▸ **Work request**
Set down exactly, and only, the lines from the one with "the HESA Act" to the final line of the entries, both included.

▸ **Exercise materials**

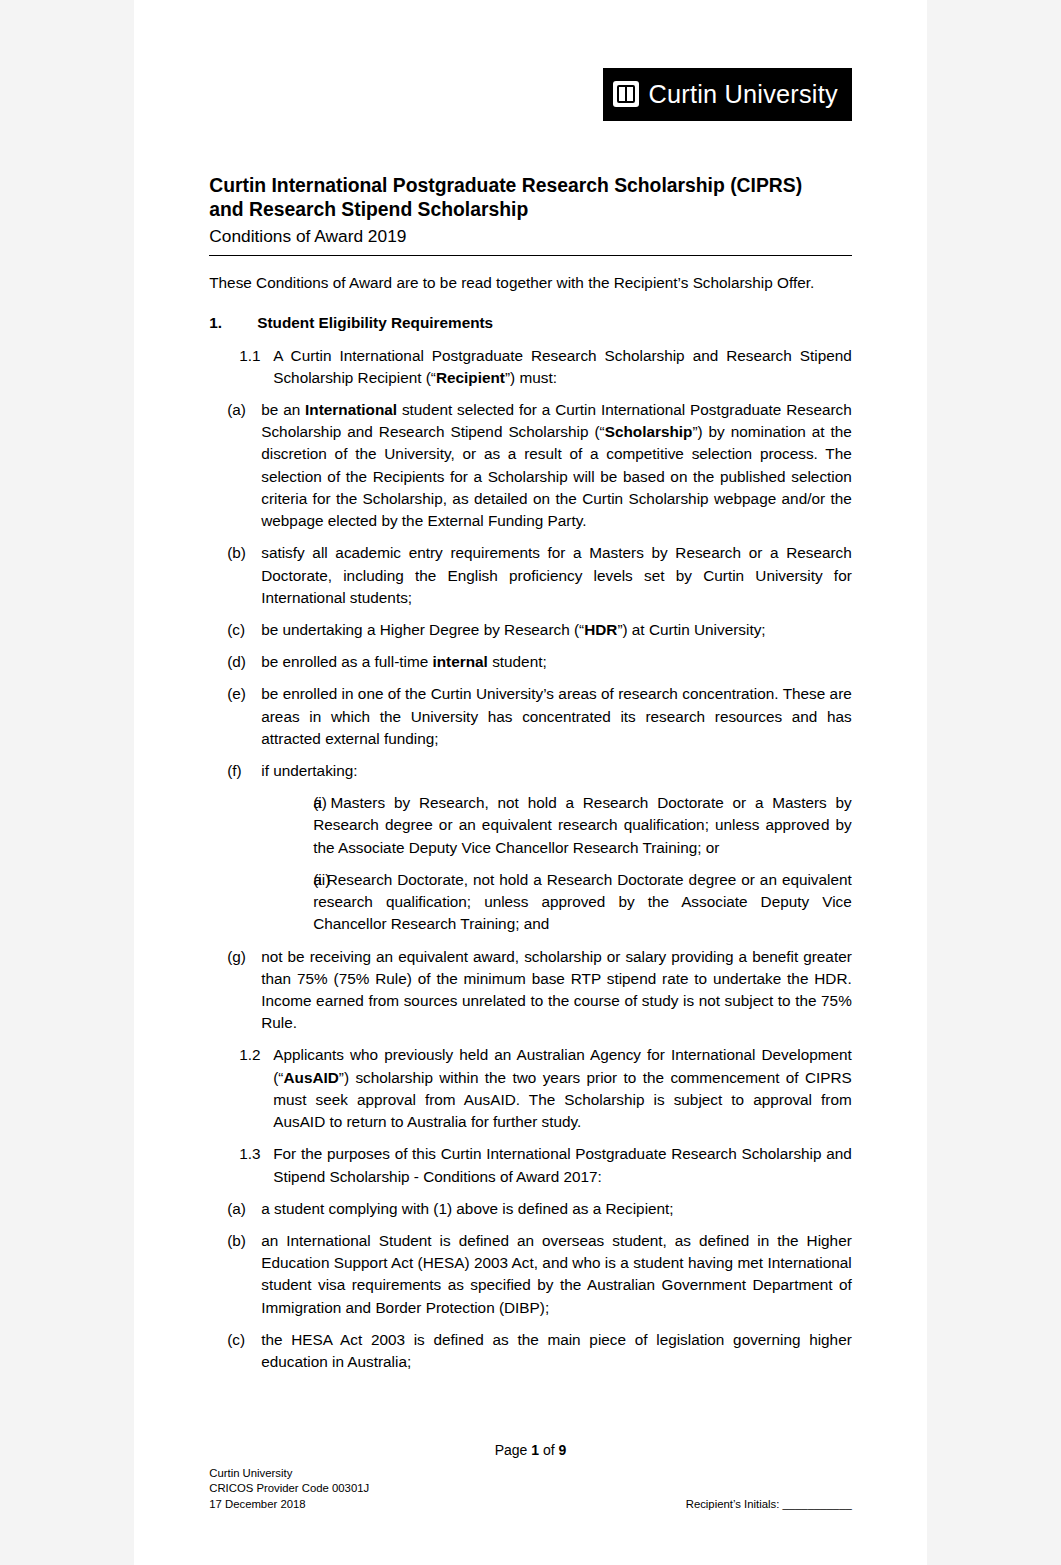Curtin University
Curtin International Postgraduate Research Scholarship (CIPRS)
and Research Stipend Scholarship
Conditions of Award 2019
These Conditions of Award are to be read together with the Recipient’s Scholarship Offer.
1. Student Eligibility Requirements
1.1
A Curtin International Postgraduate Research Scholarship and Research Stipend Scholarship Recipient (“Recipient”) must:
(a)
be an International student selected for a Curtin International Postgraduate Research Scholarship and Research Stipend Scholarship (“Scholarship”) by nomination at the discretion of the University, or as a result of a competitive selection process. The selection of the Recipients for a Scholarship will be based on the published selection criteria for the Scholarship, as detailed on the Curtin Scholarship webpage and/or the webpage elected by the External Funding Party.
(b)
satisfy all academic entry requirements for a Masters by Research or a Research Doctorate, including the English proficiency levels set by Curtin University for International students;
(c)
be undertaking a Higher Degree by Research (“HDR”) at Curtin University;
(d)
be enrolled as a full-time internal student;
(e)
be enrolled in one of the Curtin University’s areas of research concentration. These are areas in which the University has concentrated its research resources and has attracted external funding;
(f)
if undertaking:
(i)
a Masters by Research, not hold a Research Doctorate or a Masters by Research degree or an equivalent research qualification; unless approved by the Associate Deputy Vice Chancellor Research Training; or
(ii)
a Research Doctorate, not hold a Research Doctorate degree or an equivalent research qualification; unless approved by the Associate Deputy Vice Chancellor Research Training; and
(g)
not be receiving an equivalent award, scholarship or salary providing a benefit greater than 75% (75% Rule) of the minimum base RTP stipend rate to undertake the HDR. Income earned from sources unrelated to the course of study is not subject to the 75% Rule.
1.2
Applicants who previously held an Australian Agency for International Development (“AusAID”) scholarship within the two years prior to the commencement of CIPRS must seek approval from AusAID. The Scholarship is subject to approval from AusAID to return to Australia for further study.
1.3
For the purposes of this Curtin International Postgraduate Research Scholarship and Stipend Scholarship - Conditions of Award 2017:
(a)
a student complying with (1) above is defined as a Recipient;
(b)
an International Student is defined an overseas student, as defined in the Higher Education Support Act (HESA) 2003 Act, and who is a student having met International student visa requirements as specified by the Australian Government Department of Immigration and Border Protection (DIBP);
(c)
the HESA Act 2003 is defined as the main piece of legislation governing higher education in Australia;
Page 1 of 9
Curtin University
CRICOS Provider Code 00301J
17 December 2018
Recipient’s Initials: ___________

▸ **Your solution**
the HESA Act 2003 is defined as the main piece of legislation governing higher education in Australia;
Page 1 of 9
Curtin University
CRICOS Provider Code 00301J
17 December 2018
Recipient’s Initials: ___________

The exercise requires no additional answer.